Reproduce every line of the entries below word for word, in the same order.

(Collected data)

<<<<

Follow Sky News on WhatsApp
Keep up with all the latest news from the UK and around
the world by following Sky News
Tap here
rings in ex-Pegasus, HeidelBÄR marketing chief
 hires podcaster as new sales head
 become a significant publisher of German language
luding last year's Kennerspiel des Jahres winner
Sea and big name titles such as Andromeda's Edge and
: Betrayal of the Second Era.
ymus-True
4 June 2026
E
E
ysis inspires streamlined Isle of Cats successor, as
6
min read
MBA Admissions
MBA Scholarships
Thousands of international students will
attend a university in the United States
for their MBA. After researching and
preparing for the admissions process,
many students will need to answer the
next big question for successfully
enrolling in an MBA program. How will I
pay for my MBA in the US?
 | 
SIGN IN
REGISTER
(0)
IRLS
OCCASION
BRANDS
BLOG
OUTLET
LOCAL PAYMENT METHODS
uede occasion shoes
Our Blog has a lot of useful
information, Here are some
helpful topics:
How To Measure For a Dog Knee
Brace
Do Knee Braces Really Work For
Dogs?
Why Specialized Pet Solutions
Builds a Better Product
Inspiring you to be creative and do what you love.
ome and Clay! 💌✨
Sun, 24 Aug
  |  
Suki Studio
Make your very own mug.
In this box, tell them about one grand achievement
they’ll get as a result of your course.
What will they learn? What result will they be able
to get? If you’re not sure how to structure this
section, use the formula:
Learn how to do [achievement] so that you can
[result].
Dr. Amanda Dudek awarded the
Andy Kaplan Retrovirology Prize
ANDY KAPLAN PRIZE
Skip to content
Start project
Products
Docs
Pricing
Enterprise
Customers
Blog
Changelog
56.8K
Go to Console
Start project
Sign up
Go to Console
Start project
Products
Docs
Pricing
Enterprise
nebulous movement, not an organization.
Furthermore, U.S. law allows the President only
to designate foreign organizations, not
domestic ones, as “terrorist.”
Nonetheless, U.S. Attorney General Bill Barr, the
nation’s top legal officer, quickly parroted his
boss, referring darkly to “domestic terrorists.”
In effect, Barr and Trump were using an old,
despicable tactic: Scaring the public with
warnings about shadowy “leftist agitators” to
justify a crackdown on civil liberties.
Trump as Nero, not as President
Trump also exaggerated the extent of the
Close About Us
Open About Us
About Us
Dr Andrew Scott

>>>>

Output for this exercise:
Follow Sky News on WhatsApp
Keep up with all the latest news from the UK and around
the world by following Sky News
Tap here
rings in ex-Pegasus, HeidelBÄR marketing chief
 hires podcaster as new sales head
 become a significant publisher of German language
luding last year's Kennerspiel des Jahres winner
Sea and big name titles such as Andromeda's Edge and
: Betrayal of the Second Era.
ymus-True
4 June 2026
E
E
ysis inspires streamlined Isle of Cats successor, as
6
min read
MBA Admissions
MBA Scholarships
Thousands of international students will
attend a university in the United States
for their MBA. After researching and
preparing for the admissions process,
many students will need to answer the
next big question for successfully
enrolling in an MBA program. How will I
pay for my MBA in the US?
 | 
SIGN IN
REGISTER
(0)
IRLS
OCCASION
BRANDS
BLOG
OUTLET
LOCAL PAYMENT METHODS
uede occasion shoes
Our Blog has a lot of useful
information, Here are some
helpful topics:
How To Measure For a Dog Knee
Brace
Do Knee Braces Really Work For
Dogs?
Why Specialized Pet Solutions
Builds a Better Product
Inspiring you to be creative and do what you love.
ome and Clay! 💌✨
Sun, 24 Aug
  |  
Suki Studio
Make your very own mug.
In this box, tell them about one grand achievement
they’ll get as a result of your course.
What will they learn? What result will they be able
to get? If you’re not sure how to structure this
section, use the formula:
Learn how to do [achievement] so that you can
[result].
Dr. Amanda Dudek awarded the
Andy Kaplan Retrovirology Prize
ANDY KAPLAN PRIZE
Skip to content
Start project
Products
Docs
Pricing
Enterprise
Customers
Blog
Changelog
56.8K
Go to Console
Start project
Sign up
Go to Console
Start project
Products
Docs
Pricing
Enterprise
nebulous movement, not an organization.
Furthermore, U.S. law allows the President only
to designate foreign organizations, not
domestic ones, as “terrorist.”
Nonetheless, U.S. Attorney General Bill Barr, the
nation’s top legal officer, quickly parroted his
boss, referring darkly to “domestic terrorists.”
In effect, Barr and Trump were using an old,
despicable tactic: Scaring the public with
warnings about shadowy “leftist agitators” to
justify a crackdown on civil liberties.
Trump as Nero, not as President
Trump also exaggerated the extent of the
Close About Us
Open About Us
About Us
Dr Andrew Scott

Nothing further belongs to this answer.